Data for review:
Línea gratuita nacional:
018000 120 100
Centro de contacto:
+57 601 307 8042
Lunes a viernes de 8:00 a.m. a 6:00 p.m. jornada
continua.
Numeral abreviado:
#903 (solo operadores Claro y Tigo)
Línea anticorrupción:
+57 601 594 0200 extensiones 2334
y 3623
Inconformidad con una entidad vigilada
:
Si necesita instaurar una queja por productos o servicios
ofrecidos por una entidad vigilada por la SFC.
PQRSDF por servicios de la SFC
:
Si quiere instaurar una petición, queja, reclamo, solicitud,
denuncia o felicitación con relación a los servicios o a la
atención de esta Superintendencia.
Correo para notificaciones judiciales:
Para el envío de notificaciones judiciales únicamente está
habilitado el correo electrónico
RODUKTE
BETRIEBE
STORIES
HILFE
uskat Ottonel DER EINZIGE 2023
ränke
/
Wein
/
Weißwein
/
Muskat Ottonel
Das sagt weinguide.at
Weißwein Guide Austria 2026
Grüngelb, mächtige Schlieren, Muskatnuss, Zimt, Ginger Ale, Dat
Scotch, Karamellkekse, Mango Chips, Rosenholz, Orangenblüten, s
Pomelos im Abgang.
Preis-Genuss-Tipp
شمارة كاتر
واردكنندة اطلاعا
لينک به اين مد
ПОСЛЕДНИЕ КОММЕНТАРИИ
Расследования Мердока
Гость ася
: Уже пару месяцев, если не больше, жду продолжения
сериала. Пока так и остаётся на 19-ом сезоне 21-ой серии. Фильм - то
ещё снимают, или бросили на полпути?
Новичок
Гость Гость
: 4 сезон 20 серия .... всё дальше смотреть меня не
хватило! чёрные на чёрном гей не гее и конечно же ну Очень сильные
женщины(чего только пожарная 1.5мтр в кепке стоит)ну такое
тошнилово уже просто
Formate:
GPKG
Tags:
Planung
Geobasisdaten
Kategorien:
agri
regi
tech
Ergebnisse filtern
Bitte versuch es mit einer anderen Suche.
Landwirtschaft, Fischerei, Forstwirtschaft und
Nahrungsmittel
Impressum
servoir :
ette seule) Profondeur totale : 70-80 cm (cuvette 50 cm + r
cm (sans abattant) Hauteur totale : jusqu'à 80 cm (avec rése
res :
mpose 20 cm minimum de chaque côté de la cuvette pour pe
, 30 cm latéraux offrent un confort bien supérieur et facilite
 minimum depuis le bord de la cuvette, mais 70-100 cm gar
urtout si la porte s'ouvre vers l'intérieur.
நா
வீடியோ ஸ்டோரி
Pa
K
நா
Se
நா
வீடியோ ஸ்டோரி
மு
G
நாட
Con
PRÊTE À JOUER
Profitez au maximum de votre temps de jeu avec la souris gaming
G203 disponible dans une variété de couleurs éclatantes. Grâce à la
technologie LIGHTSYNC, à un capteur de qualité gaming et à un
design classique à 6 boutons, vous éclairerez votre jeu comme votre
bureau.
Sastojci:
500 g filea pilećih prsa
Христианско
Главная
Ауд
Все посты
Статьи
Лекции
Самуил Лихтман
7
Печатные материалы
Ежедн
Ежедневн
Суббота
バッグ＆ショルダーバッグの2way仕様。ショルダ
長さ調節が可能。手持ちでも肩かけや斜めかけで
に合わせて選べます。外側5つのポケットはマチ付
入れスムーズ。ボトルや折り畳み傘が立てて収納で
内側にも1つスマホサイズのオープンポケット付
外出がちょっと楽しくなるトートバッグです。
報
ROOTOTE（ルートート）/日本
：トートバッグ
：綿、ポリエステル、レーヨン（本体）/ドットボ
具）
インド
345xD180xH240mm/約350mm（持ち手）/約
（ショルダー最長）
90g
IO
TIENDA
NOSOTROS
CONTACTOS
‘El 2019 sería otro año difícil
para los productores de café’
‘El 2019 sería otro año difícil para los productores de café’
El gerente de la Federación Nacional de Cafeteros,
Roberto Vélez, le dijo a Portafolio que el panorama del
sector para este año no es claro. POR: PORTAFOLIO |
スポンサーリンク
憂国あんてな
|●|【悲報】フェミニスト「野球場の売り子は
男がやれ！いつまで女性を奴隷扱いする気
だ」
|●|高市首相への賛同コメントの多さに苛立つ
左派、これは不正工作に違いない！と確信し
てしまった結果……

Work item: In the data above, how many lines contain the word "entidad"? Only the number is wanted.

Result for this exercise: 2